Le Conseil d'Etat a rejeté le 24 avril une requête en référé, fondée sur l'article L. 521-1 du code de justice administrative, visant à la suspension de l'arrêté du préfet de l'Aude déclarant d'utilité publique le projet d'extension de l'aire de Vinassan-Nord sur l'autoroute A9.
Annulation de l'ordonnance de référé
Par un arrêté du 9 août 2011, pris sur le fondement de l'article L. 126-1 du code de l'environnement, le préfet de l'Aude a déclaré d'intérêt général le projet d'extension d'une aire d'autoroute près de Narbonne. Saisi par l'association de défense de l'environnement de l'aire de Narbonne-Vinassan A9 sur le fondement de l'article L. 521-1 du code de justice administrative, le juge des référés du tribunal administratif de Montpellier a, par une ordonnance du 13 décembre 2011, suspendu l'exécution de l'arrêté.
La Société Autoroutes du sud de la France s'est pourvue en cassation contre cette ordonnance devant le Conseil d'Etat. La Haute juridiction lui donne raison : elle annule l'ordonnance du juge et rejette la demande de suspension de l'association.

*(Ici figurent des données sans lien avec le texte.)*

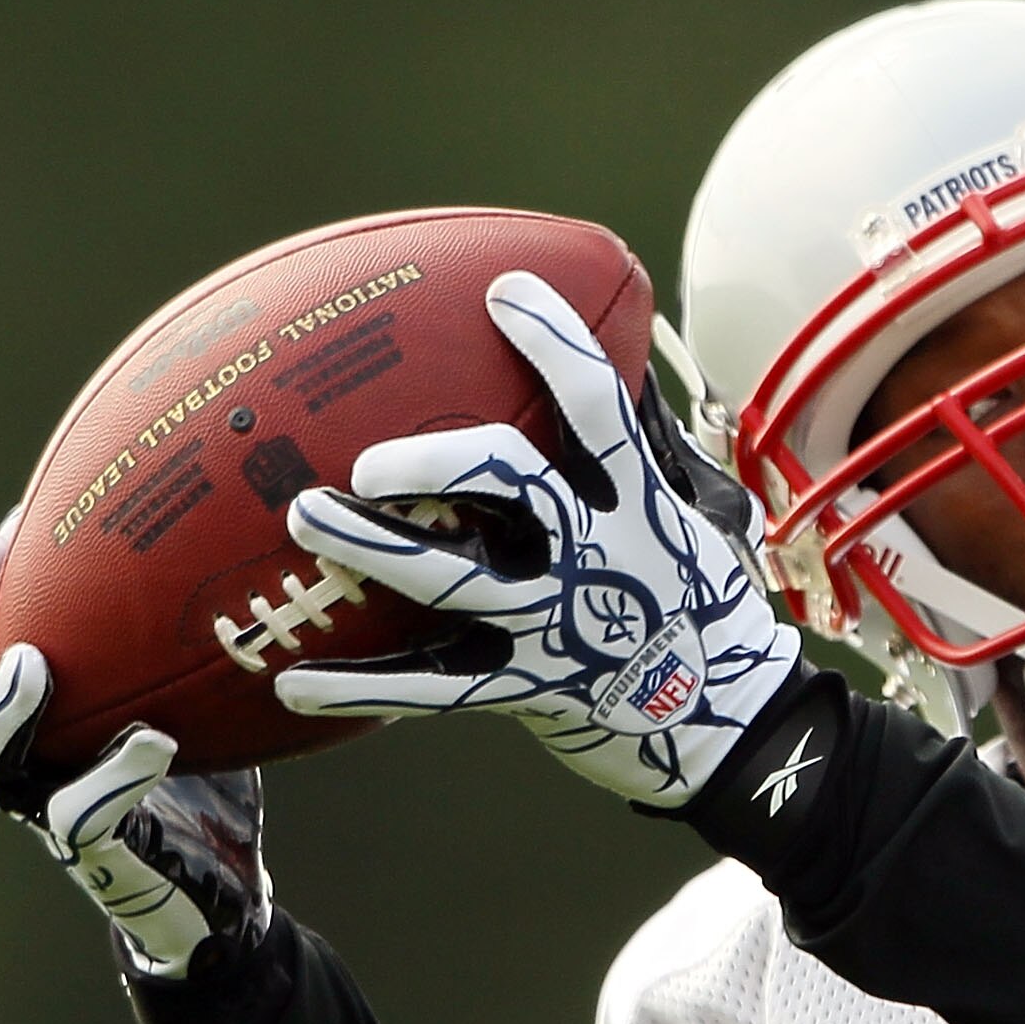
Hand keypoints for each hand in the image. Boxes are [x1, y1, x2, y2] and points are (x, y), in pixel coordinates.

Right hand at [0, 514, 271, 981]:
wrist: (222, 895)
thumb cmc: (199, 781)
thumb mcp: (190, 699)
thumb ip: (179, 641)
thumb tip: (220, 538)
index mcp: (31, 719)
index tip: (3, 531)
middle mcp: (21, 761)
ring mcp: (47, 811)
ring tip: (33, 665)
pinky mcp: (97, 858)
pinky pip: (81, 819)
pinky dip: (114, 776)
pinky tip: (152, 741)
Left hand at [272, 269, 800, 808]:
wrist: (734, 731)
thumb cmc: (709, 610)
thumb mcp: (705, 522)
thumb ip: (654, 455)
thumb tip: (626, 365)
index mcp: (637, 503)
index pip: (598, 407)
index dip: (554, 345)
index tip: (504, 292)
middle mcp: (594, 555)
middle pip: (510, 482)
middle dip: (435, 457)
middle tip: (370, 457)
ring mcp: (557, 623)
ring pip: (452, 577)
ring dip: (372, 546)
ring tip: (305, 517)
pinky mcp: (527, 687)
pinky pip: (429, 688)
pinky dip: (358, 686)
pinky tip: (289, 680)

La condition d'urgence doit être appréciée concrètement et globalement
Aux termes du premier alinéa de l'article L. 521-1 du code de justice administrative : "Quand une décision administrative, même de rejet, fait l'objet d'une requête en annulation ou en réformation, le juge des référés, saisi d'une demande en ce sens, peut ordonner la suspension de l'exécution de cette décision, ou de certains de ses effets, lorsque l'urgence le justifie et qu'il est fait état d'un moyen propre à créer, en l'état de l'instruction, un doute sérieux quant à la légalité de la décision".
Selon le Conseil d'Etat, le juge des référés ne pouvait déduire du seul fait que le commissaire enquêteur avait donné un avis défavorable à l'opération projetée que la condition d'urgence de l'article L. 521-1 était satisfaite. Il lui appartenait "d'apprécier concrètement et globalement si la condition d'urgence était satisfaite, au regard, notamment, de l'atteinte grave et immédiate à la sécurité publique constituée par l'absence de réalisation de l'opération projetée". D'où l'annulation de l'ordonnance.

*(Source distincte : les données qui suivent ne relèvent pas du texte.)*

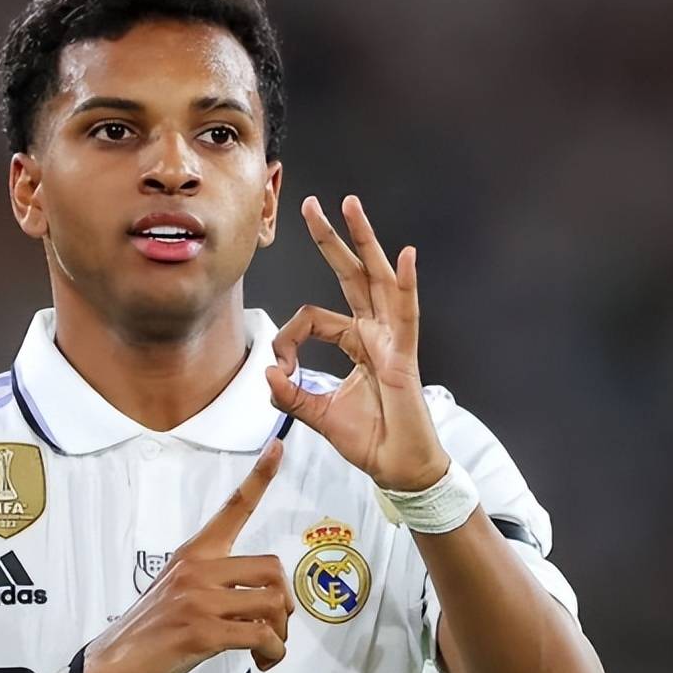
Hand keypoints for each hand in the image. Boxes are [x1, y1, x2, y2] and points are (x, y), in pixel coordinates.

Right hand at [82, 440, 293, 672]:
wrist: (113, 665)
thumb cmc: (150, 631)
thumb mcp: (179, 590)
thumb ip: (215, 581)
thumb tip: (260, 593)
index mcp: (193, 553)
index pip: (232, 507)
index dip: (259, 477)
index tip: (277, 447)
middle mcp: (197, 569)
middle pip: (271, 568)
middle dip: (283, 603)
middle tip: (274, 625)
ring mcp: (199, 599)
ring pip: (271, 602)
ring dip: (280, 633)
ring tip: (267, 649)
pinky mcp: (202, 631)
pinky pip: (260, 635)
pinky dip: (271, 652)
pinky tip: (262, 659)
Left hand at [264, 195, 449, 491]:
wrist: (399, 468)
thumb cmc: (371, 439)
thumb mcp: (318, 415)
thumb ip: (292, 394)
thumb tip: (266, 373)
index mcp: (357, 342)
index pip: (314, 317)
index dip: (287, 338)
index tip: (277, 370)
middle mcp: (376, 332)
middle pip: (351, 275)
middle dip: (332, 238)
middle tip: (313, 204)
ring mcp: (392, 340)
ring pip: (377, 279)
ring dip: (364, 240)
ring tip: (351, 205)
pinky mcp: (404, 356)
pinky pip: (406, 314)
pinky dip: (406, 285)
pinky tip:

Pas de doute sérieux sur la légalité de l'arrêté préfectoral
Pour l'association requérante, le projet ne présentait pas un caractère d'intérêt général, au sens de l'article L. 126-1 du code de l'environnement. Or, il ressort des pièces du dossier, selon le Conseil d'Etat, que l'opération vise à remédier à un important déficit de places de stationnement pour poids lourds sur cette portion de l'autoroute A9 et que le stationnement anarchique des camions en résultant pose de graves problèmes de sécurité publique. De plus, souligne la Haute juridiction administrative, malgré l'avis défavorable du commissaire enquêteur, "les incidences alléguées du projet sur l'environnement et les riverains apparaissent très limitées".

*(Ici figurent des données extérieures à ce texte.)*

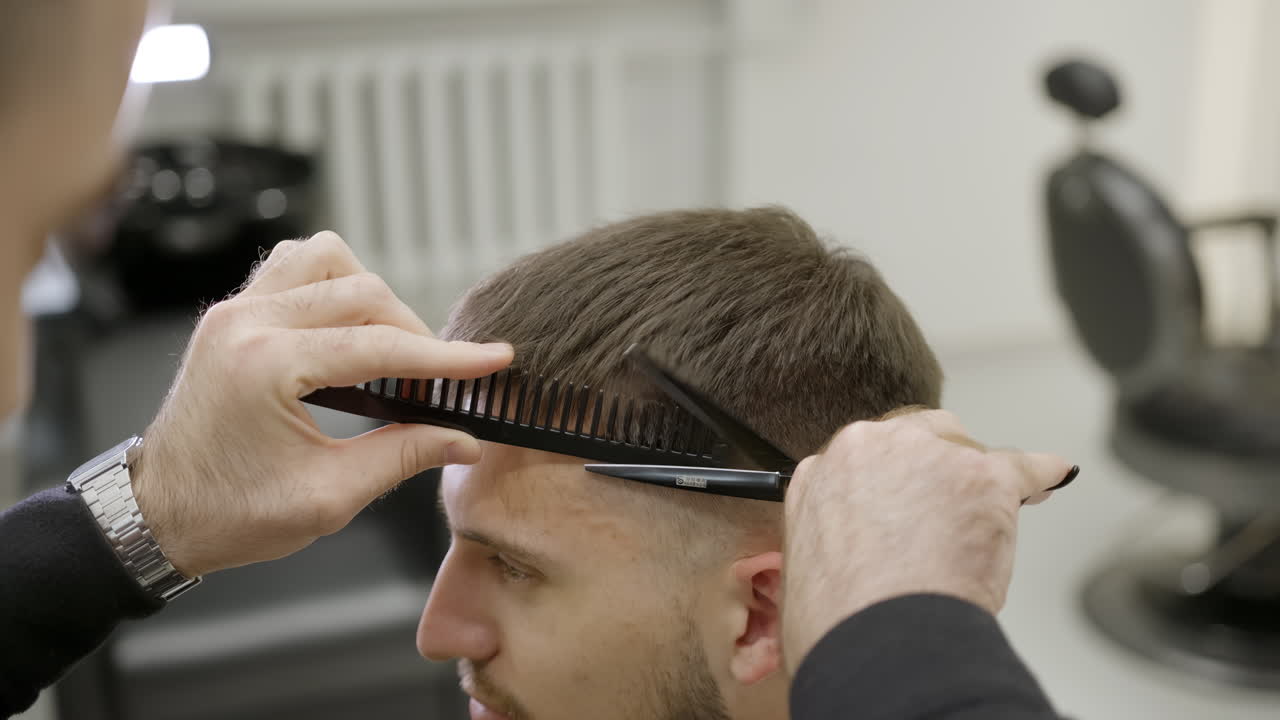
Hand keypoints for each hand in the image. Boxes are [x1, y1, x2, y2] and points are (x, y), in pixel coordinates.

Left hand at [130, 231, 513, 576]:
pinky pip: (292, 267)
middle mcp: (247, 323)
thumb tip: (464, 439)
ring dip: (369, 293)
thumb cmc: (228, 514)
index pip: (379, 345)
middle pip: (361, 291)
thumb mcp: (327, 498)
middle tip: (438, 377)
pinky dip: (331, 286)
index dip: (445, 356)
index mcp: (266, 367)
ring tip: (388, 343)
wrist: (155, 514)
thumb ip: (402, 456)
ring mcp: (234, 311)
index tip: (492, 360)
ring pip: (325, 259)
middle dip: (413, 330)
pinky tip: (347, 327)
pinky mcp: (231, 314)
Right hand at [780, 408, 1074, 673]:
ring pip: (967, 451)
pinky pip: (1023, 466)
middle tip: (949, 511)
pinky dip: (1037, 476)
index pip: (867, 457)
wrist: (877, 638)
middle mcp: (866, 449)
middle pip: (919, 437)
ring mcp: (925, 456)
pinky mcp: (980, 475)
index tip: (909, 500)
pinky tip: (1048, 479)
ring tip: (988, 522)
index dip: (896, 481)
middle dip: (937, 470)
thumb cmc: (841, 622)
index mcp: (819, 475)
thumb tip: (866, 557)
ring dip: (978, 482)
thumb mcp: (809, 569)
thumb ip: (837, 540)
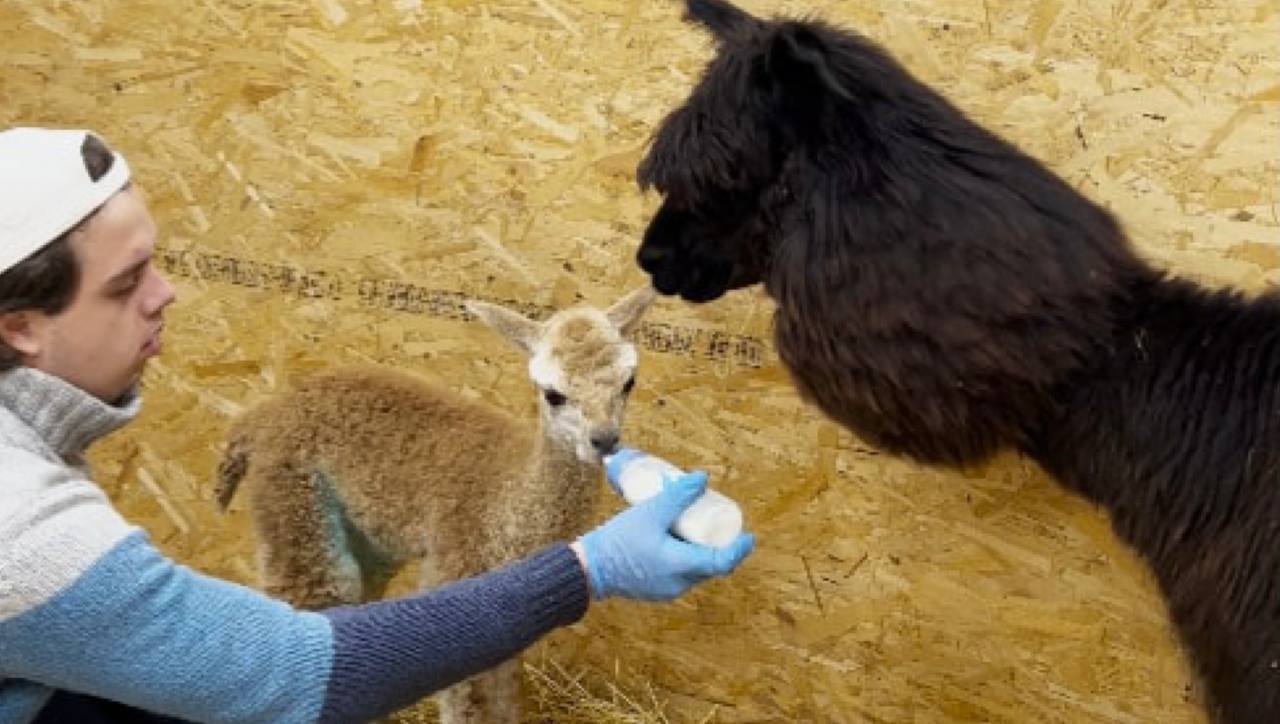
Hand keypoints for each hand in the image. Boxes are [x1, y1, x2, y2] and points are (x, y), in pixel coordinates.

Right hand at [575, 470, 754, 600]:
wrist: (588, 568)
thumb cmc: (618, 540)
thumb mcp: (649, 512)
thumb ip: (677, 495)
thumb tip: (702, 479)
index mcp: (681, 567)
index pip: (722, 563)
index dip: (739, 549)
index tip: (748, 536)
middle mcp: (679, 583)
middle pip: (709, 564)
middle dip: (716, 542)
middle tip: (714, 518)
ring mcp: (667, 589)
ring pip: (694, 567)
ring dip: (698, 547)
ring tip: (691, 523)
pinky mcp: (656, 588)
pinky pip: (679, 571)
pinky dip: (683, 555)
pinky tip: (672, 537)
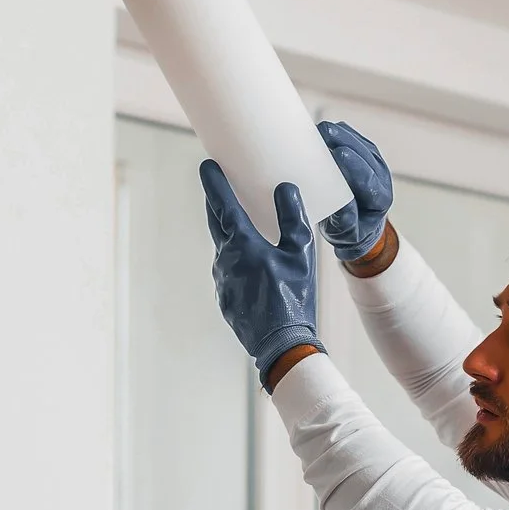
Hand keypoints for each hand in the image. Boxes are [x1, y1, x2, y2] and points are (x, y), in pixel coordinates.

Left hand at [200, 160, 318, 382]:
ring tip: (240, 223)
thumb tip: (285, 189)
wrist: (280, 344)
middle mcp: (225, 260)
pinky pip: (228, 270)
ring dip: (228, 233)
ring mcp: (222, 280)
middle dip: (216, 203)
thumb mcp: (301, 255)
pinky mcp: (225, 297)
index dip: (215, 184)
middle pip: (216, 223)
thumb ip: (293, 219)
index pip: (224, 206)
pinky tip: (250, 262)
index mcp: (243, 245)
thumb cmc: (294, 298)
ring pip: (222, 248)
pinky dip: (235, 258)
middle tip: (217, 185)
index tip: (207, 166)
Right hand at [317, 121, 392, 263]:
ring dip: (340, 133)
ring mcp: (374, 162)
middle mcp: (381, 177)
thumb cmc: (351, 232)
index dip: (354, 165)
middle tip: (323, 132)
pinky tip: (322, 131)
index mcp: (380, 199)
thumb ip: (344, 221)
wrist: (358, 227)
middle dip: (344, 141)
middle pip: (365, 154)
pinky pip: (353, 137)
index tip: (338, 154)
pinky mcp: (364, 152)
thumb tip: (339, 204)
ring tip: (320, 129)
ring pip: (360, 142)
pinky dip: (338, 132)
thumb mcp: (345, 234)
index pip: (369, 179)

Elle en déduit que le moyen tiré de l'absence d'intérêt général du projet "n'est pas de nature à faire naître un doute sérieux sur la légalité de l'arrêté du préfet".
Un autre fondement possible
Pour Carl Enckell, avocat spécialisé en droit de l'environnement, en cas d'avis négatif du commissaire enquêteur, l'action des requérants a toutefois beaucoup plus de chance d'aboutir si elle est fondée sur l'article L. 554-12 du code de juridiction administrative plutôt que sur son article L. 521-1. Dans cette hypothèse, le requérant n'a pas à démontrer l'urgence mais seulement un doute sérieux quant à la légalité de l'acte attaqué. Toutefois, en l'espèce, le Conseil d'Etat relève que cette condition n'est pas remplie.
De plus, cette position doit maintenant être nuancée au regard de la décision du Conseil du 16 avril dernier par laquelle il a rejeté la demande de suspension de l'arrêté modifiant la circulation aérienne en région parisienne. Par cet arrêt, la Haute juridiction administrative a affirmé que même si les conditions de l'article L. 554-12 étaient réunies, le juge des référés pouvait écarter la demande de suspension si celle-ci était de nature à porter à l'intérêt général "une atteinte d'une particulière gravité".